Just as the bursting of the housing bubble destroyed hundreds of billions of dollars in phantom home equity built by an explosion of rogue lending, Wall Street is now suffering through its own evaporation of market value.

More than a year after the financial meltdown began in August 2007, Wall Street bankers are still uncovering more losses and working to raise more capital to cover their bad debts. Borrowing more money — from other investors or the government — won’t solve the problem.

When a financial firm's losses rise more quickly than it is able to raise fresh capital, the process can lead to a vicious downward spiral. Just like a credit card holder who spends beyond the limit, the outstanding balance is far too big to pay back all at once.

And Wall Street has a bigger problem than debt-strapped consumers. Financial company executives simply are not sure how big their debt is. Instead of getting one credit card statement, financial companies have hundreds of investors and “counterparties” — the holders of mortgage-related debt that has been sold and resold in private transactions.

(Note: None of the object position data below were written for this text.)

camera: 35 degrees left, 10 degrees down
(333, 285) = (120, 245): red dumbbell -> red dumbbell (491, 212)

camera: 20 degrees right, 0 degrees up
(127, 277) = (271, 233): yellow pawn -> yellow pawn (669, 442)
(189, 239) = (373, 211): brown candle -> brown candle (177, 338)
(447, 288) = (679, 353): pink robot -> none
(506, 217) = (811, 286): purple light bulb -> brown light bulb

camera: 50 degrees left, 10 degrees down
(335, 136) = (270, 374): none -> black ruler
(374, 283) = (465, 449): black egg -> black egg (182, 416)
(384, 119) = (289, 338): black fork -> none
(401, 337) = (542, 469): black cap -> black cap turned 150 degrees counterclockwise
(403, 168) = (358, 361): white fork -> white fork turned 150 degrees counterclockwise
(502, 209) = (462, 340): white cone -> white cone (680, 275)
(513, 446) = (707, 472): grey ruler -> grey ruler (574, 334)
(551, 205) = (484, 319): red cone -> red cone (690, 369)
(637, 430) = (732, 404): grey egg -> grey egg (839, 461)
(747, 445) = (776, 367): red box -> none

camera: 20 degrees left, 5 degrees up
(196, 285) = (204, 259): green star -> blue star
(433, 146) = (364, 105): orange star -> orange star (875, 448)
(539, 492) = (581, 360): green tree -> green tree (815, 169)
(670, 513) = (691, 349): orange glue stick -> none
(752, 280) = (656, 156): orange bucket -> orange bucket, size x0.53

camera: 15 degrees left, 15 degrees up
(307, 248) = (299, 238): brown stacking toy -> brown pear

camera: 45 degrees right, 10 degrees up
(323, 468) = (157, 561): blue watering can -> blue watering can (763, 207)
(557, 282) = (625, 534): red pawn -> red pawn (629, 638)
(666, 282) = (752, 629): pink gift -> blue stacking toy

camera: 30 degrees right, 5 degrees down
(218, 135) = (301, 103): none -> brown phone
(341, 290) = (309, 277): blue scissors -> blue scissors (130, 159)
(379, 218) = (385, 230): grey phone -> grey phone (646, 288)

“I don't think anybody has a handle on it,” said Corzine. "I have a feeling that people do not know all of the exposures they have to the entities that are troubled, and therefore causing additional problems that have to be adjusted, requiring even more capital and even greater shrinkage of balance sheets and other risk exposures.”

In the initial stages of the crisis, the Treasury and Federal Reserve were willing to pony up taxpayer capital to stop the bleeding for the most badly wounded firms, including government-sponsored mortgage brokers Fannie Mae and Freddie Mac.

But late last week the outlook for a broader financial turnaround became more uncertain when officials at both the Treasury and the Fed signaled an abrupt shift in policy, making clear they would not necessarily invest more capital in firms that had gotten into trouble.